Mike Fairchild, city administrator and manager of the Littlefork municipal liquor store, said the city owned on- and off-sale establishment presents “a different standard.”
The store benefits are with civic control and care to avoid questionable operations, he said. Revenue from the liquor store offsets local tax levies, and offers discretionary revenue available for unbudgeted surprises.
Littlefork, with a population of 705, earned a 4.3 percent net profit of $15,544 in 2006 from liquor store operations.
Yet, Fairchild notes, that not everyone agrees with the concept of a municipal liquor store. He said some feel it is unfair competition and others think alcohol “a dirty business.”
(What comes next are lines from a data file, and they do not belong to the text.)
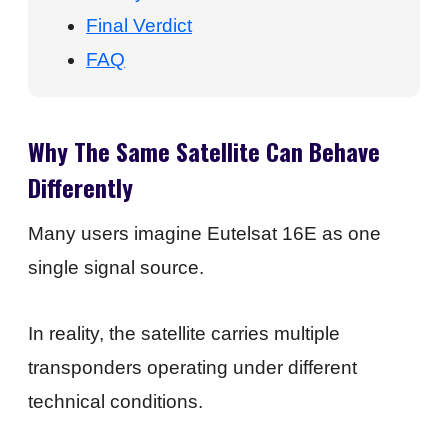
Final Verdict
FAQ
Why The Same Satellite Can Behave
Differently
Many users imagine Eutelsat 16E as one
single signal source.
In reality, the satellite carries multiple
transponders operating under different
technical conditions.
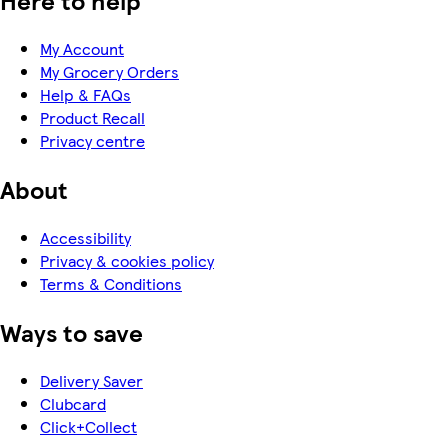
Here to help
My Account
My Grocery Orders
Help & FAQs
Product Recall
Privacy centre
About
Accessibility
Privacy & cookies policy
Terms & Conditions
Ways to save
Delivery Saver
Clubcard
Click+Collect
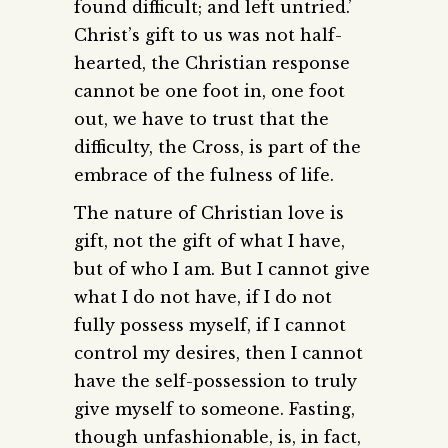
found difficult; and left untried.’
Christ’s gift to us was not half-
hearted, the Christian response
cannot be one foot in, one foot
out, we have to trust that the
difficulty, the Cross, is part of the
embrace of the fulness of life.
The nature of Christian love is
gift, not the gift of what I have,
but of who I am. But I cannot give
what I do not have, if I do not
fully possess myself, if I cannot
control my desires, then I cannot
have the self-possession to truly
give myself to someone. Fasting,
though unfashionable, is, in fact,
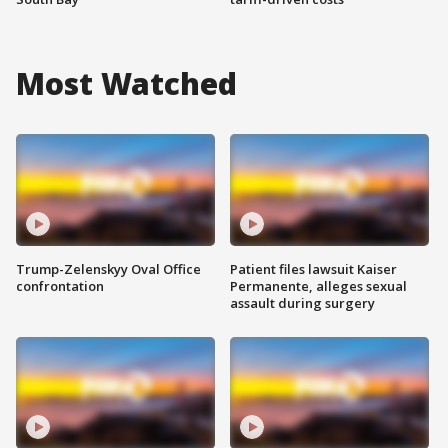
Most Watched
Trump-Zelenskyy Oval Office
Patient files lawsuit Kaiser
confrontation
Permanente, alleges sexual
assault during surgery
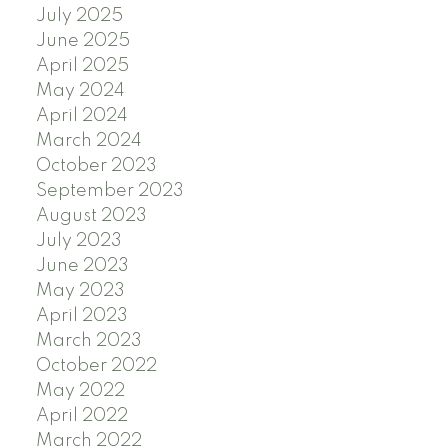
July 2025
June 2025
April 2025
May 2024
April 2024
March 2024
October 2023
September 2023
August 2023
July 2023
June 2023
May 2023
April 2023
March 2023
October 2022
May 2022
April 2022
March 2022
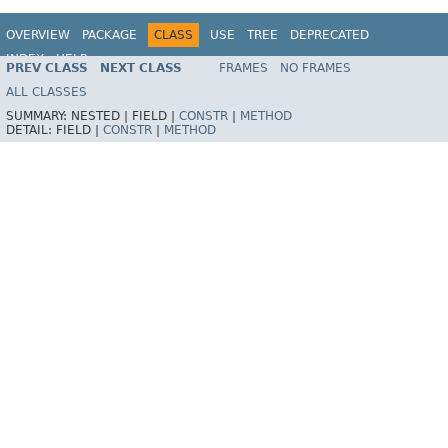
OVERVIEW
PACKAGE
CLASS
USE
TREE
DEPRECATED
INDEX
HELP
PREV CLASS
NEXT CLASS
FRAMES
NO FRAMES
Spring Framework
ALL CLASSES
SUMMARY:
NESTED |
FIELD |
CONSTR
|
METHOD
DETAIL:
FIELD |
CONSTR
|
METHOD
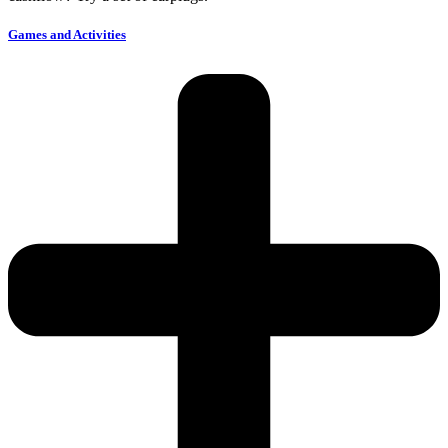
Games and Activities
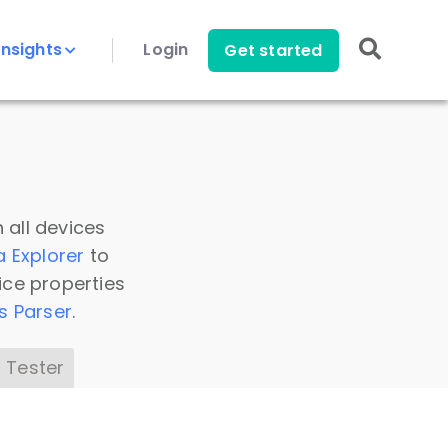
Insights
Login
Get started
 all devices
a Explorer
to
ice properties
s Parser
.
 Tester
“There are pros and cons,” said Fairchild. “But in a small place like this it is a good thing.”
The store is not a liability, but the Littlefork City Council has discussed selling the store to private owners, said Fairchild. One reason is that in his four years as manager, the liability coverage has doubled to more than $10,000 annually.
“That is the difference between making a profit or not in the small towns,” said Kaspszack.
The city of Ranier operates an on- and off-sale municipal liquor store. With a population of 173, the city showed an 8.5 percent net profit of $31,163 in 2006. The city transfers $5,000 of the profit to the city’s general fund each quarter.
“We have not lost money, but some years are good and sometimes we struggle,” said Gretchen Cole, store manager since 1997.
Cole said city officials like to have control of store hours. The store closes early enough to discourage people from driving to Ranier from nearby bars.
“Otherwise, we would be the last bar open and would carry that liability,” she added.
The resorts and restaurants in the area offer different types of services and Cole says they are not competition, and actually increase her business by bringing more people to town.
“If I could change anything it would be putting in a bigger parking lot,” she said. “Other than that, we are a quaint village bar and like a family. We welcome tourists and we all have a good time.”
Big Falls runs an on- and off-sale establishment in a city of 269. The liquor store had total sales of $311,429 with 6.2 net profits of $19,365 in 2006. The city transferred $5,000 in liquor store funds to the city general fund.
Joan Nelson, city clerk, said the store is a service to local residents and provides jobs in addition to generating city revenue. The city added a deep fryer food service to the liquor store and the Lions Club runs a charitable pull tabs booth.
The city council has considered selling to private ownership but the down years discourage private ownership, Nelson added. The Dram shop, a term for liquor store insurance, the smoking ban, and poor hunting, snowmobile and tourist seasons all impact sales, she said.
The Municipal Beverage Association is officially neutral on the tobacco ban with members on both sides. He cautioned businesses not to take a ‘sky is falling’ perspective and look at the change as they would any other factor in running a business.
“Those that are not doing well are saying there is no other way to do business,” Kaspszack said.
Kaspszack said cities get out of municipal liquor for three reasons. The first is purely political. A given council or councilor has an interest in supporting a move to private owners, or change their perspective of whether government should view alcohol as a commodity or a controlled substance. The second, he said, is bad management. The third is the decline of a town and its population base.
Another risk to municipals, he added, is stagnant operations and cities that view the stores as source of revenue, without any reinvestment planning for remodeling and expansion.
“They need to step back and understand the history that led to this, evaluate the community need and develop and approach,” he added.